Depending on the size of your family, one tent should be sufficient for four people. I highly recommend the 90 second install tents found at Costco from time to time. They just pop up! My family uses two 5 person tents, one for wife and me and the other for the boys (ages seven and four by with the dogs). Don’t go bigger on tents unless you want a tent set-up headache – which defeats the point of this trip. Grab a tarp to place under the tent on set-up to protect the bottom better.
Inside the Tent
Blow-Up Mattress, Sleeping Bag, Pillows, Blankets
Getting a $20 queen size blow up mattress from Target will make your night more enjoyable if comfort is of concern. I highly recommend it. We are a soft people now, no need to go total caveman here. Before you go, make sure you have the ability to blow the mattress up at the campground!
Depending on the season, sleeping bags and a blanket should be sufficient. My sleeping bag is some ridiculous sub zero temp thing so I sleep on top of it wrapped in a blanket. It can get a bit cold at night, though. It can also be pretty hot. Just depends on the weather. Bring a change of clothes, fresh socks/underwear, sweatshirt. Just an overnight bag.
Don’t forget a pillow.
Outside the Tent – Food, Snacks, Drink, Miscellaneous camping gear.
We fill a medium cooler with ice, drinks, easily prepared foods, snacks, and, well, more “drinks.” We grill hotdogs over the fire pit with grilling posts (grab a set anywhere), have snacks, and stuff for S’mores. Nothing crazy, very simple. No need to get all fancy on the first trip. If you want, bring a cast-iron skillet for beans, eggs, bacon, whatever else to spice up the meal. Bring plastic utensils and paper plates. Think picnic.
You should also bring a couple gallons of water, first-aid kits, a small hand held shovel, lanterns, flashlights, fire starting material, firewood, plastic table cloth, and lawn chairs. Don’t forget the lawn chairs. All this gear should fit in the vehicle, perhaps tightly. We bring all this with two kids and two dogs.
Don’t forget some games and non-electronic entertainment like card games and board games without too many pieces. Again, swing by Target, grab some cheap games.
Step 4: Minimal Set-Up
Other than the tent, this should be about as easy as it gets. Set everything out and get to relaxing!
Step 5: Family and Friends
Then most important step! Camping is a great time for the family. Lock the phones and electronics in the car and bond as a family should. Go for an easy hike along the trails to the pond, get a little adventurous and hike up the actual Davis Creek (along the trail). Sit around the camp sight and have a good time. This is a great opportunity to throw a ball around, to teach the kids how to build a fire, to tell stories about your youth. These memories will last longer than whatever is happening on the internet.
And the friends. The Reno Dads founders have for the last couple years executed a few of these quick and easy trips each summer together. We grab a couple sites and let the kids explore their backyard. A bottle of bourbon or two definitely keeps the night light!
Step 6: Pro-Tips
1) Know the weather. Properly prepare.
2) Familiarize yourself with your gear. Set your tent up at home first.

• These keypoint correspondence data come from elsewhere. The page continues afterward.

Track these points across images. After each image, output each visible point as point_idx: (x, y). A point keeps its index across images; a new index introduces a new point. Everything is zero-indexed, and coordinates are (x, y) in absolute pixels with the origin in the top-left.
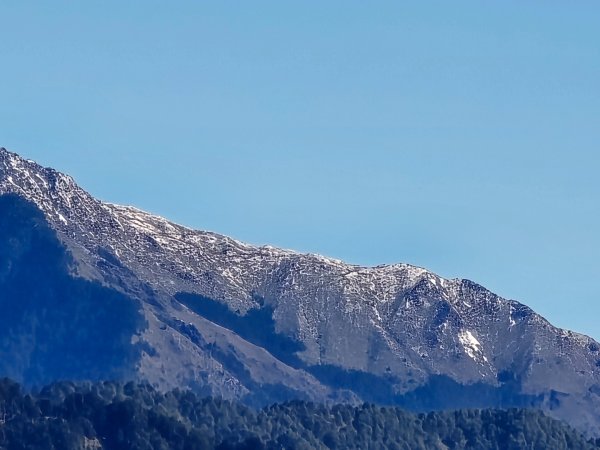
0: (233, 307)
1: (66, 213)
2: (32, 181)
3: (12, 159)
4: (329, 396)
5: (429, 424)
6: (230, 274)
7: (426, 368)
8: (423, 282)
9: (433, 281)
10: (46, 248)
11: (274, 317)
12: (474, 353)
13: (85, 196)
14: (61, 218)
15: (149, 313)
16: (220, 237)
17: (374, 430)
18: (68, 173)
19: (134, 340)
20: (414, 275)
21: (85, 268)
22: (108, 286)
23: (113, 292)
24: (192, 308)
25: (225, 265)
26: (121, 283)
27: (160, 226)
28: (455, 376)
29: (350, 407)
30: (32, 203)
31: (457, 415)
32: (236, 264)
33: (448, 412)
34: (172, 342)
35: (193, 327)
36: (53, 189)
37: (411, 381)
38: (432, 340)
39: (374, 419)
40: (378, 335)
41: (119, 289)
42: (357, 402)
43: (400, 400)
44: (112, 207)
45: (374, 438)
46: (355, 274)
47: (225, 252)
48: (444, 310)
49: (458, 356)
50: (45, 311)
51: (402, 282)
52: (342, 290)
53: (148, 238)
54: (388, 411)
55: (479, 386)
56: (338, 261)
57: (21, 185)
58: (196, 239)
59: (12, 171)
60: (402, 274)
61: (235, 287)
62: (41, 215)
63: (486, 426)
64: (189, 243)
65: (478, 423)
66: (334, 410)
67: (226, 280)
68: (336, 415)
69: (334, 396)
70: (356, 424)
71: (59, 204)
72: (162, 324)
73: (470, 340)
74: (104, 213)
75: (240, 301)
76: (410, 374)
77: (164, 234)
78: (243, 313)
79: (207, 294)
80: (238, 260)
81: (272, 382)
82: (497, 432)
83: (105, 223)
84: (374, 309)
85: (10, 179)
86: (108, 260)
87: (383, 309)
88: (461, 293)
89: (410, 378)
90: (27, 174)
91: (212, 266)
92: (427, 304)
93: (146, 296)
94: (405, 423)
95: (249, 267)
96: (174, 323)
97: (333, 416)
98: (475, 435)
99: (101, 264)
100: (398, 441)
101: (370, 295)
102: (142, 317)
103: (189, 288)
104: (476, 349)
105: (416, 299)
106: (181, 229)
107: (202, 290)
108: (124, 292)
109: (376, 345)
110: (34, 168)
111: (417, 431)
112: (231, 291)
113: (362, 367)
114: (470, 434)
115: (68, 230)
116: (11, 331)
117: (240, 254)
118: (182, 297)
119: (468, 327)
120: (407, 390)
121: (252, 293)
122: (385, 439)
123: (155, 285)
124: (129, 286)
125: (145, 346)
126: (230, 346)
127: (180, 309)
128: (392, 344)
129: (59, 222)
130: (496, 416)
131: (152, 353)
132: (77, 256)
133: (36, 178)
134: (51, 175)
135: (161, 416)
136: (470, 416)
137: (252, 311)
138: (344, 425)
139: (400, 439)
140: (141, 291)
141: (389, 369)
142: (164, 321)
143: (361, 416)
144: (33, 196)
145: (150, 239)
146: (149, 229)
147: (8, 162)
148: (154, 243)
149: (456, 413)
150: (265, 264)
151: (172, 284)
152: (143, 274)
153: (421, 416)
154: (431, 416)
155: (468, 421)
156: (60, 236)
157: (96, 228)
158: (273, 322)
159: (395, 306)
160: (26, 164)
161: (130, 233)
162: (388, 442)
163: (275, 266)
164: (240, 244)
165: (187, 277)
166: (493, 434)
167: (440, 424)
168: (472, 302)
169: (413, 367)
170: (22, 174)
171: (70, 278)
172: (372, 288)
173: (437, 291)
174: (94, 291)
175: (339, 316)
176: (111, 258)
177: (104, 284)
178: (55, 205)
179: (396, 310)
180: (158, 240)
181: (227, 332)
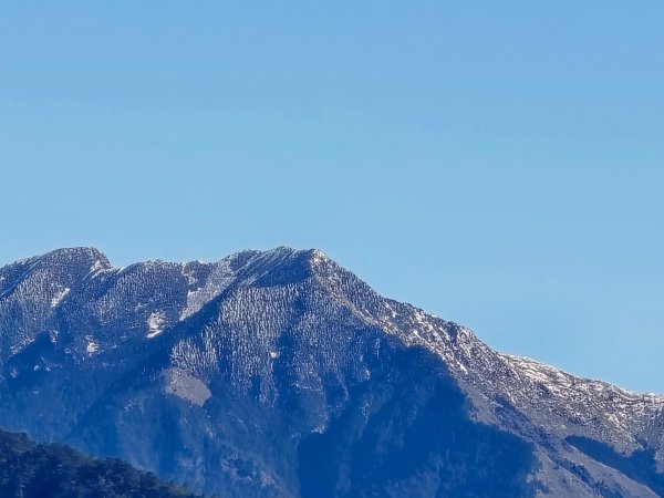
0: (619, 449)
1: (466, 364)
2: (436, 334)
3: (417, 314)
6: (616, 419)
10: (448, 395)
11: (656, 458)
13: (483, 348)
14: (462, 367)
15: (542, 455)
16: (606, 386)
18: (468, 327)
19: (529, 479)
21: (484, 414)
22: (505, 429)
23: (509, 435)
24: (582, 450)
25: (612, 411)
26: (516, 427)
27: (551, 375)
30: (436, 354)
32: (621, 409)
34: (564, 481)
35: (582, 468)
36: (454, 341)
41: (514, 432)
44: (508, 358)
47: (611, 399)
50: (448, 452)
53: (541, 386)
57: (424, 336)
58: (584, 387)
59: (417, 326)
61: (621, 431)
62: (443, 365)
64: (579, 390)
67: (612, 425)
71: (459, 355)
72: (555, 465)
74: (501, 364)
75: (625, 444)
77: (555, 383)
78: (628, 454)
79: (596, 437)
80: (623, 406)
83: (501, 371)
85: (416, 332)
86: (504, 405)
90: (431, 327)
91: (599, 411)
93: (540, 439)
95: (632, 413)
96: (565, 464)
99: (498, 410)
102: (536, 458)
103: (579, 432)
106: (571, 377)
107: (590, 432)
108: (519, 435)
110: (438, 322)
112: (617, 435)
115: (469, 378)
116: (417, 470)
117: (623, 402)
118: (572, 440)
121: (636, 437)
123: (548, 429)
124: (524, 430)
125: (539, 484)
126: (617, 485)
127: (571, 451)
129: (460, 371)
131: (546, 491)
132: (476, 403)
133: (439, 331)
134: (453, 329)
137: (636, 453)
140: (535, 435)
142: (557, 462)
144: (436, 347)
145: (543, 388)
146: (542, 378)
147: (414, 317)
148: (547, 390)
150: (647, 410)
151: (563, 428)
152: (537, 420)
156: (461, 384)
157: (494, 377)
158: (654, 462)
160: (429, 318)
161: (525, 382)
163: (657, 412)
164: (625, 392)
165: (577, 421)
170: (426, 328)
171: (471, 423)
174: (490, 433)
176: (507, 404)
177: (501, 428)
178: (456, 356)
180: (550, 388)
181: (613, 471)
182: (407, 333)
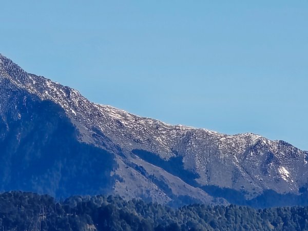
0: (162, 157)
1: (76, 109)
2: (58, 93)
3: (47, 82)
4: (212, 201)
5: (264, 214)
6: (160, 140)
7: (262, 186)
8: (259, 142)
9: (265, 142)
10: (66, 128)
11: (183, 161)
12: (286, 178)
13: (85, 101)
14: (73, 112)
15: (119, 160)
16: (155, 121)
17: (236, 218)
18: (76, 89)
19: (112, 174)
20: (254, 139)
21: (86, 138)
22: (98, 146)
23: (100, 149)
24: (141, 157)
25: (158, 135)
26: (104, 145)
27: (124, 115)
28: (276, 189)
29: (223, 207)
30: (58, 104)
31: (278, 210)
32: (163, 134)
33: (273, 208)
34: (132, 175)
35: (142, 167)
36: (69, 97)
37: (254, 193)
38: (265, 172)
39: (235, 212)
40: (237, 170)
41: (103, 148)
42: (227, 204)
43: (249, 203)
44: (99, 106)
45: (236, 223)
46: (225, 138)
47: (157, 128)
48: (270, 157)
49: (278, 180)
50: (65, 160)
51: (248, 142)
52: (218, 147)
53: (118, 121)
54: (242, 208)
55: (289, 195)
56: (216, 132)
57: (52, 95)
58: (142, 122)
59: (47, 88)
60: (248, 138)
61: (163, 147)
62: (63, 110)
63: (293, 215)
64: (139, 124)
65: (289, 214)
66: (215, 208)
67: (158, 143)
68: (216, 211)
69: (215, 201)
70: (227, 216)
71: (71, 105)
72: (126, 166)
73: (284, 171)
74: (95, 109)
75: (166, 154)
76: (254, 189)
77: (126, 120)
78: (167, 159)
79: (149, 150)
80: (164, 132)
81: (183, 195)
82: (299, 218)
83: (95, 113)
84: (235, 156)
85: (47, 92)
86: (97, 133)
87: (239, 157)
88: (279, 148)
89: (254, 191)
90: (55, 89)
91: (151, 135)
92: (262, 154)
93: (118, 152)
94: (251, 214)
95: (170, 136)
96: (132, 165)
97: (214, 212)
98: (288, 220)
99: (94, 135)
100: (248, 224)
101: (232, 149)
102: (115, 162)
103: (139, 147)
104: (288, 176)
105: (256, 151)
106: (135, 117)
107: (146, 148)
108: (105, 149)
109: (236, 175)
110: (59, 86)
111: (258, 218)
112: (160, 148)
113: (229, 186)
114: (285, 220)
115: (77, 118)
116: (48, 170)
117: (165, 129)
118: (136, 152)
119: (283, 165)
120: (252, 198)
121: (172, 149)
122: (241, 223)
123: (122, 146)
124: (109, 146)
125: (118, 177)
126: (162, 177)
127: (135, 158)
128: (244, 174)
129: (72, 114)
130: (299, 210)
131: (121, 181)
132: (81, 132)
133: (60, 92)
134: (68, 90)
135: (126, 212)
136: (285, 210)
137: (172, 158)
138: (220, 216)
139: (249, 222)
140: (115, 149)
141: (243, 187)
142: (127, 164)
143: (229, 211)
144: (58, 101)
145: (119, 122)
146: (118, 117)
147: (45, 84)
148: (121, 124)
149: (278, 209)
150: (178, 134)
151: (131, 145)
152: (116, 140)
153: (260, 211)
154: (265, 211)
155: (284, 213)
156: (73, 121)
157: (91, 117)
158: (183, 164)
159: (245, 155)
160: (54, 84)
161: (109, 119)
162: (243, 224)
163: (183, 135)
164: (165, 124)
165: (138, 141)
166: (297, 220)
167: (269, 215)
168: (285, 152)
169: (256, 186)
170: (53, 90)
171: (78, 142)
172: (233, 145)
173: (266, 147)
174: (90, 148)
175: (217, 161)
176: (99, 132)
177: (96, 145)
178: (70, 105)
179: (246, 157)
180: (123, 122)
181: (159, 169)
182: (42, 93)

3) Get a site as early in the day as you can. I swing by the site in the morning, set-up the tent, and return later on with the crew.

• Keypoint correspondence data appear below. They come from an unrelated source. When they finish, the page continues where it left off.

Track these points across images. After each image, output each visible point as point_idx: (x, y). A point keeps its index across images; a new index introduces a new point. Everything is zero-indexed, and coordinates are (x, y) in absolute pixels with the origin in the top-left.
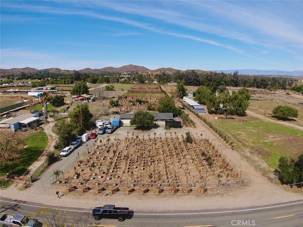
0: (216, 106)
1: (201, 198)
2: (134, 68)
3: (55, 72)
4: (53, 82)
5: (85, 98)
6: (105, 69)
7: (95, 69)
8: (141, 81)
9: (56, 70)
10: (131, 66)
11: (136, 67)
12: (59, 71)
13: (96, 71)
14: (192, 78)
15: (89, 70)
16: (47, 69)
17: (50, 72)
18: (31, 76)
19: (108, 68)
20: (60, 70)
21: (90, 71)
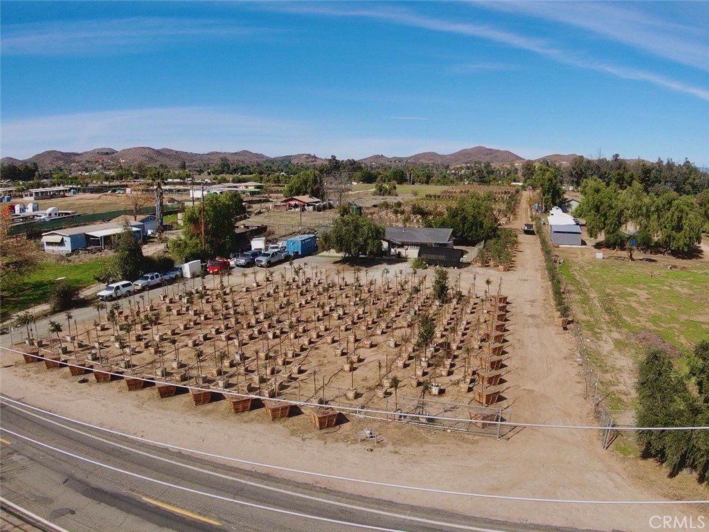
0: (609, 226)
1: (299, 440)
2: (487, 154)
3: (304, 164)
4: (278, 178)
5: (302, 204)
6: (417, 157)
7: (394, 158)
8: (480, 178)
9: (307, 158)
10: (480, 150)
11: (490, 152)
12: (312, 162)
13: (395, 162)
14: (609, 174)
15: (380, 160)
16: (290, 156)
17: (294, 162)
18: (243, 168)
19: (424, 155)
20: (316, 158)
21: (383, 162)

4) Know basic first-aid, let friends know where you are, keep your cell phone handy – general common sense safety and security practices.

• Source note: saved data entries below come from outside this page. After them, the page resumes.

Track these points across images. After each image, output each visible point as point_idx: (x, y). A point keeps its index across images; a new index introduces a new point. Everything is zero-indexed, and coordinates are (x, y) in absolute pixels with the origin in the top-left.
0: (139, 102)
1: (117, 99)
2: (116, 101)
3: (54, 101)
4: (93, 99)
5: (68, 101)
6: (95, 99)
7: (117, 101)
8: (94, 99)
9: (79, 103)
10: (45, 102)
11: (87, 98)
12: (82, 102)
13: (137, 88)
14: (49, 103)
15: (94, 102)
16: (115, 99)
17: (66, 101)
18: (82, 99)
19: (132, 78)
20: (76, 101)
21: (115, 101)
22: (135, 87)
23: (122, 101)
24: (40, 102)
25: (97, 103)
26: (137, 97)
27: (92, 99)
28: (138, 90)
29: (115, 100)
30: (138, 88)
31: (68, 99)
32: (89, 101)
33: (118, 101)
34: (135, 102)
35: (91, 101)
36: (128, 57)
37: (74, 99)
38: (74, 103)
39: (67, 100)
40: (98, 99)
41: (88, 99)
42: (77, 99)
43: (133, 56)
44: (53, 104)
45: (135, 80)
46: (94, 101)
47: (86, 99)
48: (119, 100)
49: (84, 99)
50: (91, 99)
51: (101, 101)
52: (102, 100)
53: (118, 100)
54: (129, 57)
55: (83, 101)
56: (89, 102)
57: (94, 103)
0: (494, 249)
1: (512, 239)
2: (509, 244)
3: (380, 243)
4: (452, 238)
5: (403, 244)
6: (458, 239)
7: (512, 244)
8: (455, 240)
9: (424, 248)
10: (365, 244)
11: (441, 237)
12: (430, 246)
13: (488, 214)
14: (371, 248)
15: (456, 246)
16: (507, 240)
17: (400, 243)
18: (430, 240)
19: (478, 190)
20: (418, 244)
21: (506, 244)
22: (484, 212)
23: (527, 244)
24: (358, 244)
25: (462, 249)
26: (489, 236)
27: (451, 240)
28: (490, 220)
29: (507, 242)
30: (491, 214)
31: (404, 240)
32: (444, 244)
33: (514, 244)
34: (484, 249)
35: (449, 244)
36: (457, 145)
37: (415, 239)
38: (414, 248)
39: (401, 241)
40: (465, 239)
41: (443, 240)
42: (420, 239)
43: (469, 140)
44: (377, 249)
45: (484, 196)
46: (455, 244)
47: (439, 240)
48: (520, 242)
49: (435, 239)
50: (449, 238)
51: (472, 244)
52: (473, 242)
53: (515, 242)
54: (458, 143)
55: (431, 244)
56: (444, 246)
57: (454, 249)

5) Be respectful of the environment and of others. As hunters know, part of conservation is using our natural resources responsibly and respectfully so others, and especially the next generation, can also partake. Follow the park rules, keep the fire reasonable, the noise down, and be a good citizen. Unfortunately, this needs to be said, especially at a campground so close to town.
Between busy schedules, Davis Creek is a great location to have a night out, get up in the morning, quickly pack out and be home by 9am to deal with a busy Saturday. The location is safe, close, and about as easy as camping gets. Your kids will greatly benefit from even a trip or two each summer.